# Excerpted passage
Citation : 2026 Latest Caselaw 1299 Gua
Judgement Date : 17 February, 2026

[Cites 6, Cited by 0]

Gauhati High Court

Pijush Kanti Chowdhury vs The State Of Assam And 7 Ors on 17 February, 2026

Author: Sanjay Kumar Medhi
Bench: Sanjay Kumar Medhi
                                                                  Page No.# 1/15

GAHC010239922024




                                                            undefined

                       THE GAUHATI HIGH COURT
  (HIGH COURT OF ASSAM, NAGALAND, MIZORAM AND ARUNACHAL PRADESH)

                        Case No. : WP(C)/5997/2024

         PIJUSH KANTI CHOWDHURY
         PROPRIETOR OF PUSHPANJALI VARIETIES, SON OF LATE PABITRA
         KUMAR CHOUDHURY, RESIDENT OF CHENGKURI ROAD, AZAD HIND
         LANE, BYE LANE NO.3, HOUSE NO. 09, SILCHAR- 788007, DISTRICT-
         CACHAR, ASSAM


         VERSUS

         THE STATE OF ASSAM AND 7 ORS
         REPRESENTED BY THE COMMISSIONER AND SECRETARY TO THE
         GOVERNMENT OF ASSAM, DEPARTMENT OF MUNICIPAL
         ADMINISTRATION, DISPUR, GUWAHATI- 781006

         2:THE CHIEF SECRETARY TO THE GOVERNMENT OF ASSAM
          DEPARTMENT OF HOUSING AND URBAN AFFAIRS
          DISPUR
          GUWAHATI- 781006

         3:THE DIRECTOR OF MUNICIPAL ADMINISTRATION
          GUWAHATI-6
          DISPUR
         ASSAM

         4:THE DISTRICT COMMISSIONER
          CACHAR
          SILCHAR
         ASSAM

         5:THE DISTRICT DEVELOPMENT COMMISSIONER CUM CHAIRMAN
         TENDER EVALUATION COMMITTEE
          CACHAR
          SILCHAR
                                                                                   Page No.# 2/15

            6:THE SILCHAR MUNICIPAL BOARD
             CACHAR
             SILCHAR
             REPRESENTED BY THE EXECUTIVE OFFICER

            7:THE EXECUTIVE OFFICER
             SILCHAR MUNICIPAL BOARD
             CACHAR
             SILCHAR

            8:SRI DIGANTA MONDAL
             PROPRIETOR
             ISTADAM
             SON OF DULAL MONDAL
             RESIDENT OF MALUGRAM
             SILCHAR-788002
             DISTRICT- CACHAR
            ASSAM
             MOBILE NO.- 939512382

Advocate for the Petitioner   : MR. D CHAKRABARTY, MS D.CHAKRABARTY

Advocate for the Respondent : GA, ASSAM, MS. R DUTTA(R-8),MR. S KATAKI (R-8),MS S

MOCHAHARI(R-6,7),MR. S DUTTA(R-6,7),MR S DUTTA(R-6,7),MS K BORAH(R-6,7),MR SISHIR DUTTA(R-6,7),SC, SILCHAR MUNICIPAL BOARD

HON'BLE MR.JUSTICE SANJAY KUMAR MEDHI

Advocate for the petitioner : Shri D. Chakraborty, Advocate.

# Supplied entries
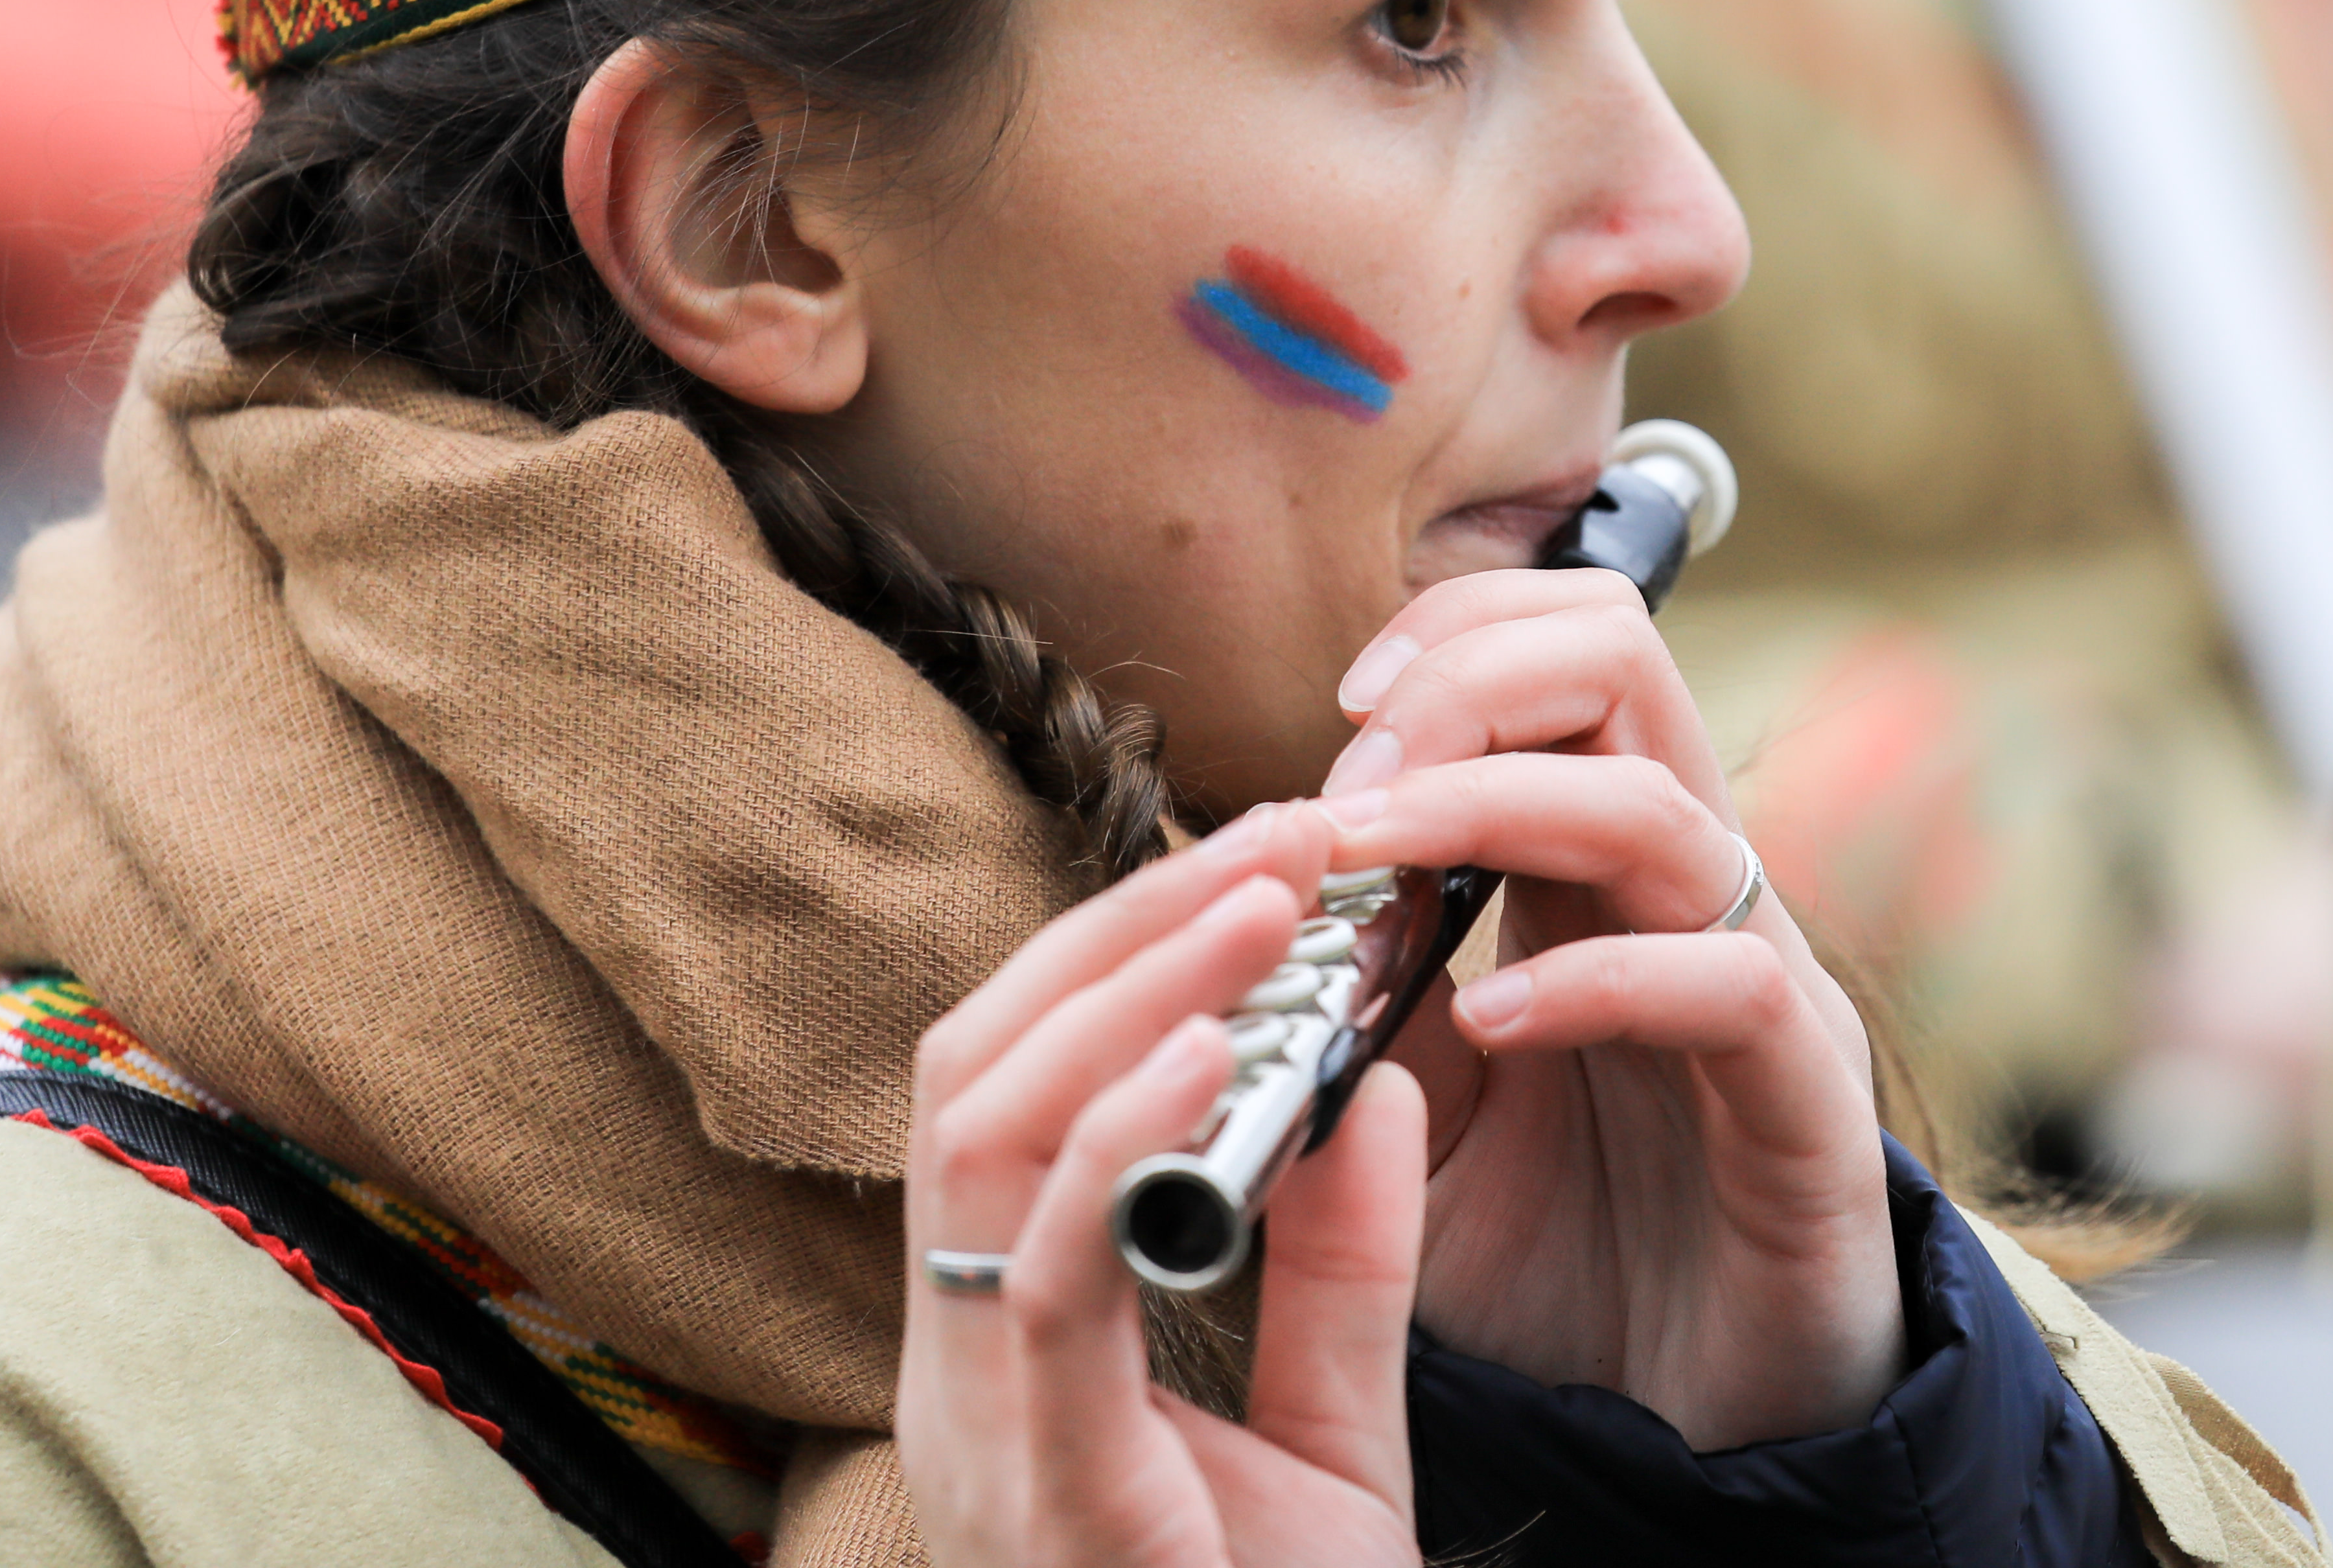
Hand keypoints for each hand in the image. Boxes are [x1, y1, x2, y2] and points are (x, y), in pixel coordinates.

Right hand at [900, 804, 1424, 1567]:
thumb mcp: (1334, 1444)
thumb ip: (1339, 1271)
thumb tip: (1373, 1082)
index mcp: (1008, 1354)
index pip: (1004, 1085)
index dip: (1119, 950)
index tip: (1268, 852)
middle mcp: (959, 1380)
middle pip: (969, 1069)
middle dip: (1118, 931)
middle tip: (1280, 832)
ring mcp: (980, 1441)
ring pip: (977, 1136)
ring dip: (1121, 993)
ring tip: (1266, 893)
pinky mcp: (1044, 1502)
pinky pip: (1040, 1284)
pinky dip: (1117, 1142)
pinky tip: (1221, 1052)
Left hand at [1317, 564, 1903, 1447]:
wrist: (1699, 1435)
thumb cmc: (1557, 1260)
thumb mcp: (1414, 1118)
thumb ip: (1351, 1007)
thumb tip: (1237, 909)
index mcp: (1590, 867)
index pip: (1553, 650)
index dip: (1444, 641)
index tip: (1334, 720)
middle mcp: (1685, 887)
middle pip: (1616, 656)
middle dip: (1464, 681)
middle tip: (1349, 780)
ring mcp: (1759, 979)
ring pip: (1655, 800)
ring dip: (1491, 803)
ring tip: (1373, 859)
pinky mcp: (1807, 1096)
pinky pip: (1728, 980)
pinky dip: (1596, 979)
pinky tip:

# What to produce
Please rewrite the stretch of the judgment from "Advocate for the Respondent" through "D. Chakraborty, Advocate.", putting "HONORABLE" in place of "HON'BLE".

# Result
Advocate for the Respondent : GA, ASSAM, MS. R DUTTA(R-8),MR. S KATAKI (R-8),MS S

MOCHAHARI(R-6,7),MR. S DUTTA(R-6,7),MR S DUTTA(R-6,7),MS K BORAH(R-6,7),MR SISHIR DUTTA(R-6,7),SC, SILCHAR MUNICIPAL BOARD

HONORABLE MR.JUSTICE SANJAY KUMAR MEDHI

Advocate for the petitioner : Shri D. Chakraborty, Advocate.